Thank you for yielding.
I’d like to thank my colleagues across the aisle for holding today’s hearing. Before coming to Congress, I served as Kentucky’s Agriculture Commissioner where I worked with school food service personnel from school districts across the commonwealth to promote initiatives including the Farm to School Program, encouraging fresh, “Kentucky Proud” foods to be served in local cafeterias. As I met with these local administrators, they consistently emphasized the crucial role that child nutrition programs play in supporting kids’ healthy development, especially the free and reduced-priced meals offered through the federal school meal programs.
Free and reduced-price meals ensure that children from low-income households have reliable access to nutritious breakfasts and lunches while at school. Each school year, nearly 30 million lunches are served to students each day, with most participants receiving a free or reduced-price meal. Program participation has been steadily rising for decades, but in 2012, the Obama administration finalized an onslaught of federal mandates on school nutrition, delivering a blow to many cafeteria operations.
Schools had to overhaul their menu programming, including meeting new requirements that limit the kind of milk they can offer, mandate the color of vegetables they must serve, and limit the types of grains they must use.
Since the Obama administration enacted the regulations housed in the Healthy and Hunger-Free Kids Act, School Lunch Program operating costs have risen while national program participation has dropped. While we would hope that means there are fewer hungry children in this country, we have reason to believe that’s not the case.
School districts, already tasked with operating on a tight budget, now face higher cafeteria operation costs, onerous compliance rules, and a mounting food waste problem as students pass up the food that cafeterias are now required to serve.
When kids are at school, they don’t have a parent there encouraging them to eat the green peas on their plate. And while I know cafeteria professionals are doing all they can to get kids to eat their vegetables, the truth is some kids just aren’t going to try them. However well-intentioned these requirements may be, they are limiting program effectiveness and causing students to forgo the meals they need. Kids deserve healthy and nutritious meals at school, but if the federal government mandates meals that students won’t eat, then Washington is categorically failing to combat hunger.
For these reasons, Agriculture Secretary Sonny Perdue recently finalized new rules easing requirements on sodium, milk, and whole grains. School districts and students will benefit from these eased requirements, and Congress should take note.

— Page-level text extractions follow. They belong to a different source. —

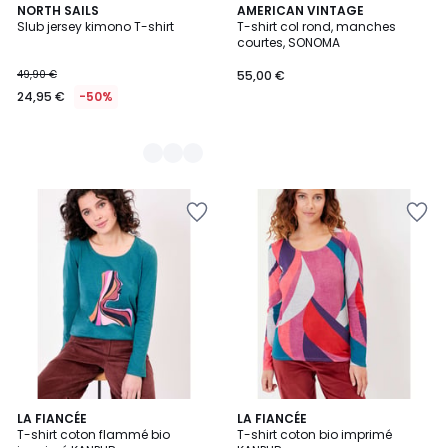
2
NORTH SAILS
AMERICAN VINTAGE
Slub jersey kimono T-shirt
T-shirt col rond, manches
Couleurs
courtes, SONOMA
49,90 €
55,00 €
24,95 €
-50%
2
LA FIANCÉE
2
LA FIANCÉE
T-shirt coton flammé bio
T-shirt coton bio imprimé
Couleurs
Couleurs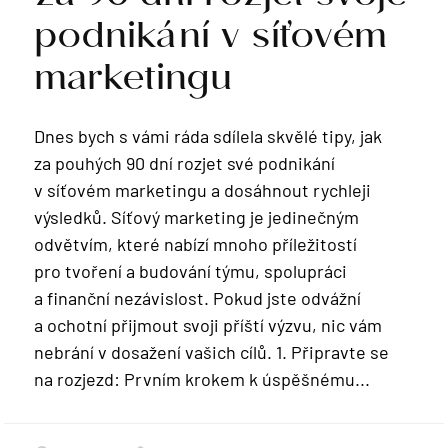
podnikání v síťovém
marketingu
Dnes bych s vámi ráda sdílela skvělé tipy, jak
za pouhých 90 dní rozjet své podnikání
v síťovém marketingu a dosáhnout rychleji
výsledků. Síťový marketing je jedinečným
odvětvím, které nabízí mnoho příležitostí
pro tvoření a budování týmu, spolupráci
a finanční nezávislost. Pokud jste odvážní
a ochotní přijmout svoji příští výzvu, nic vám
nebrání v dosažení vašich cílů. 1. Připravte se
na rozjezd: Prvním krokem k úspěšnému...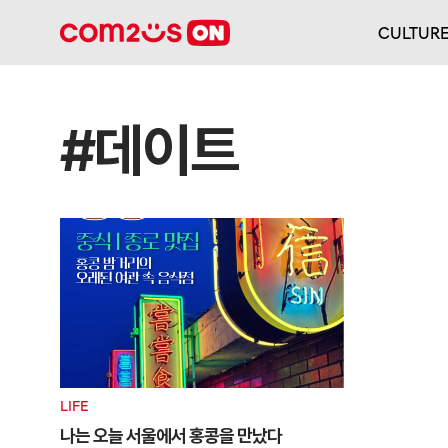
CULTUR
#데이트
LIFE
나는 오늘 서울에서 홍콩을 만났다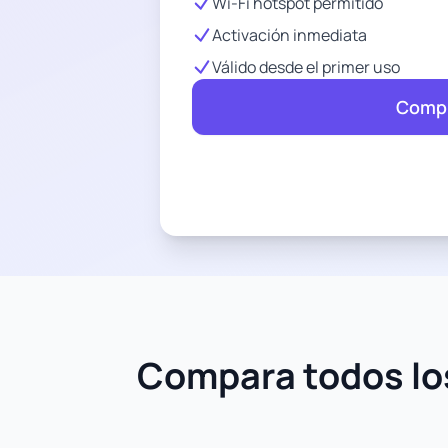
Wi-Fi hotspot permitido
Activación inmediata
Válido desde el primer uso
Compr
Compara todos los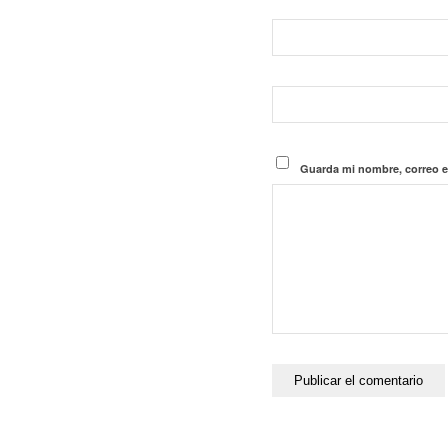
Guarda mi nombre, correo e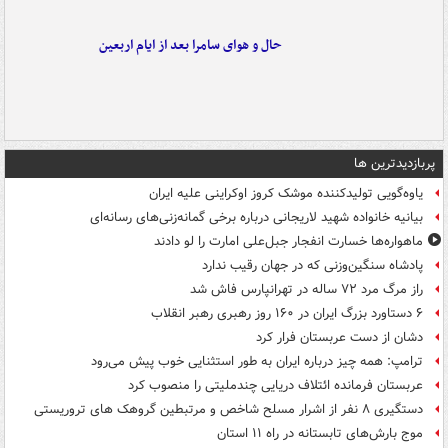
حال و هوای سامرا بعد از ایام اربعین
پربازدیدترین ها
یاوه‌گویی تولیدکننده موشک کروز اوکراینی علیه ایران
بیانیه خانواده شهید لاریجانی درباره برخی گمانه‌زنی‌های رسانه‌ای
ماهواره‌ها خسارت انفجار جبل‌علی امارت را لو دادند
پادشاه سنگین‌وزنی که در جهان رقیب ندارد
راز مرگ مرد ۷۲ ساله در تهرانپارس فاش شد
۶ دستاورد بزرگ ایران در ۱۶۰ روز رهبری رهبر انقلاب
دشان از دست عربستان فرار کرد
ترامپ: همه چیز درباره ایران به طور استثنایی خوب پیش می‌رود
عربستان فرمانده ائتلاف دریایی چندملیتی را منصوب کرد
دستگیری ۸ نفر از اشرار مسلح شاخص و مرتبطین گروهک های تروریستی
موج بارش‌های تابستانه در راه ۱۱ استان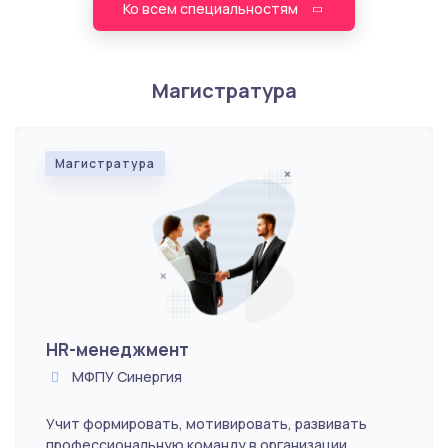
Ко всем специальностям
Магистратура
Магистратура
HR-менеджмент
МФПУ Синергия
Учит формировать, мотивировать, развивать
профессиональную команду в организации.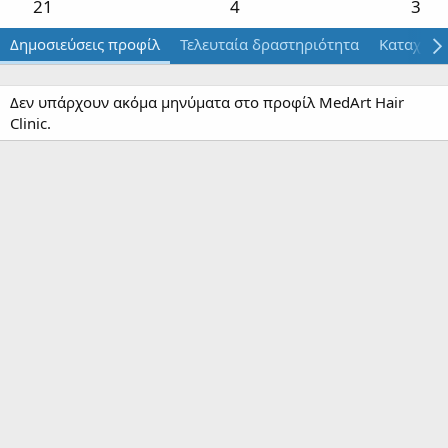
21
4
3
Δημοσιεύσεις προφίλ
Τελευταία δραστηριότητα
Καταχωρί
Δεν υπάρχουν ακόμα μηνύματα στο προφίλ MedArt Hair
Clinic.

While many folks found ways to help limit waste and increase participation, I hope this new, limited flexibility from USDA will boost meaningful participation in these programs and result in less taxpayer dollars being thrown straight into the cafeteria trashcan.
Congress should work with the states to provide school districts with greater latitude over their offerings. By delivering this flexibility and limiting burdensome paperwork, school districts will be able to customize their cafeteria menus to give the students they know and serve healthy options they will enjoy.
As a farmer myself I understand the importance of supporting local farmers by providing schools access to local, farm-fresh ingredients, and with three young children in public schools, I certainly understand the duty we have to educate our growing children about eating balanced meals.
I look forward to today’s conversation and am hopeful we can find a solution that helps lower program costs, eliminates food waste, and ensures that students have access to nutritious, enjoyable meals.